33.1 Basic Concepts of Rmail
Using Rmail in the simplest fashion, you have one Rmail file
~/RMAIL
in which all of your mail is saved. It is called your
primary Rmail file. The command M-x rmail
reads your primary
Rmail file, merges new mail in from your inboxes, displays the first
message you haven’t read yet, and lets you begin reading. The variable
rmail-file-name
specifies the name of the primary Rmail file.
Rmail displays only one message in the Rmail file at a time. The message that is shown is called the current message. Rmail mode’s special commands can do such things as delete the current message, copy it into another file, send a reply, or move to another message. You can also create multiple Rmail files (see File Handling) and use Rmail to move messages between them (see Copying Messages Out to Files).
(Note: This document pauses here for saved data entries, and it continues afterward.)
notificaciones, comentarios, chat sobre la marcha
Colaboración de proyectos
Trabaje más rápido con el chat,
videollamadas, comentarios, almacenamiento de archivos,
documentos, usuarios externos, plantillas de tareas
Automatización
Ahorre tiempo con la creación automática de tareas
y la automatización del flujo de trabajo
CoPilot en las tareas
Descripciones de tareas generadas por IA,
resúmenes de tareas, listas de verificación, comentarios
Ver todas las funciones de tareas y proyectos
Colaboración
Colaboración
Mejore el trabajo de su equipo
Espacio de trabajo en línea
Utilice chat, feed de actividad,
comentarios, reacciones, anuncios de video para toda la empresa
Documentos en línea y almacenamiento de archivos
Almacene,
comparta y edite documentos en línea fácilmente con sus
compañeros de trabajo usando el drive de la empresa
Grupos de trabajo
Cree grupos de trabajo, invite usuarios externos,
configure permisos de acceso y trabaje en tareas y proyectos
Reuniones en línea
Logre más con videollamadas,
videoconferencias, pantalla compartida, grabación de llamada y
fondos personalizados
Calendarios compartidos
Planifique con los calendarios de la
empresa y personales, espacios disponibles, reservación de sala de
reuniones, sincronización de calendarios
Within the Rmail file, messages are normally arranged sequentially in
order of receipt; you can specify other ways to sort them (see Sorting the Rmail File). Messages are identified by consecutive integers which are
their message numbers. The number of the current message is
displayed in Rmail’s mode line, followed by the total number of messages
in the file. You can move to a message by specifying its message number
with the j
key (see Moving Among Messages).
Following the usual conventions of Emacs, changes in an Rmail file
become permanent only when you save the file. You can save it with
s
( rmail-expunge-and-save
), which also expunges deleted
messages from the file first (see Deleting Messages). To save the
file without expunging, use C-x C-s
. Rmail automatically saves
the Rmail file after merging new mail from an inbox file (see Rmail Files and Inboxes).
You can exit Rmail with q
( rmail-quit
); this expunges
and saves the Rmail file, then buries the Rmail buffer as well as its
summary buffer, if present (see Summaries). But there is no
need to exit formally. If you switch from Rmail to editing in
other buffers, and never switch back, you have exited. Just make sure
to save the Rmail file eventually (like any other file you have
changed). C-x s
is a suitable way to do this (see Commands for Saving Files). The Rmail command b
, rmail-bury
, buries the
Rmail buffer and its summary without expunging and saving the Rmail file.